The same goes for fast food franchises. Whether it’s McDonald’s, inaugurated in 1993, as Prime Minister Davíð Oddsson took a bite of the first joint’s first burger served in the country, in front of—appropriately—several TV cameras, or this month’s opening of Iceland’s first of a planned 16 Dunkin’ Donuts outlets: we know reality when it hits us, because we’ve seen it on TV. In that sense, every bite taken of the less-than-nutritious foodstuffs these places serve is a bite of reality, announcing our always long-awaited arrival.

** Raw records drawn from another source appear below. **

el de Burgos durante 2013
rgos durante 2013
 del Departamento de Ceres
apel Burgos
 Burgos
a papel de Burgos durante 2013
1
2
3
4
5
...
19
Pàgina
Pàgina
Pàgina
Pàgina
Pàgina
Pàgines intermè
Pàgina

McDonald’s left in 2009, explaining that doing business in Iceland didn’t really pay off. Reality is a fleeting thing— you must keep biting and chewing if you don’t want to find yourself back in the waiting room. Which is why those of us brought up by TV feel some sense of relief at the arrival of Dunkin’ Donuts (which people born and raised in stabler households with a firmer grasp on reality may not). Sure, other franchises operate in the country. Neither KFC nor Taco Bell are as trustworthy and stable signals of being-in-the-world, i.e. TV-land, as Dunkin’ Donalds and McDonut’s.

Put your money where your mouth is and vote with your feet 

Things have changed, however, since McDonald’s came and went. Most importantly in this context, a notable number of city-dwellers in other countries have come to the conclusion that their Los Angeles or Munich is itself nothing but a waiting room—that The Real awaits them in a place like Iceland.

The perceived mix of the rugged and the cute, i.e. the culture of no manners and the relative moral purity of the powerless and irrelevant, has become a highly marketable asset in its own right. I’m guessing here, but this might have to do with the ongoing change in the way we use media: an arctic fox swimming in a handmade pool next to a lone mountain’s waterfall, surrounded by a lava field under a dramatic cloudy sky, has a higher Instagram value than TV’s beloved highways and intersections, or anything involving the NYPD.

Whatever the underlying reasons might be, the consequence is confusion: during the late 20th century we all subscribed to the American dream, which to our best knowledge was all about getting stuck in traffic, waiting to sink your teeth into a donut or a burger. And now you’re all over here, in order to immerse yourselves in what? That other deaf, dumb and blind thing, what’s the word… nature?

“Wait a minute,” our collective subconscious goes, “you mean reality isn’t an imported good?”

If it is not, if reality was over here all along, do you think imports might hurt it? Exterminate it? That bland taste of baked, sugar-coated dust, is it the taste of nothing? And if we keep consuming it, will it eventually take over?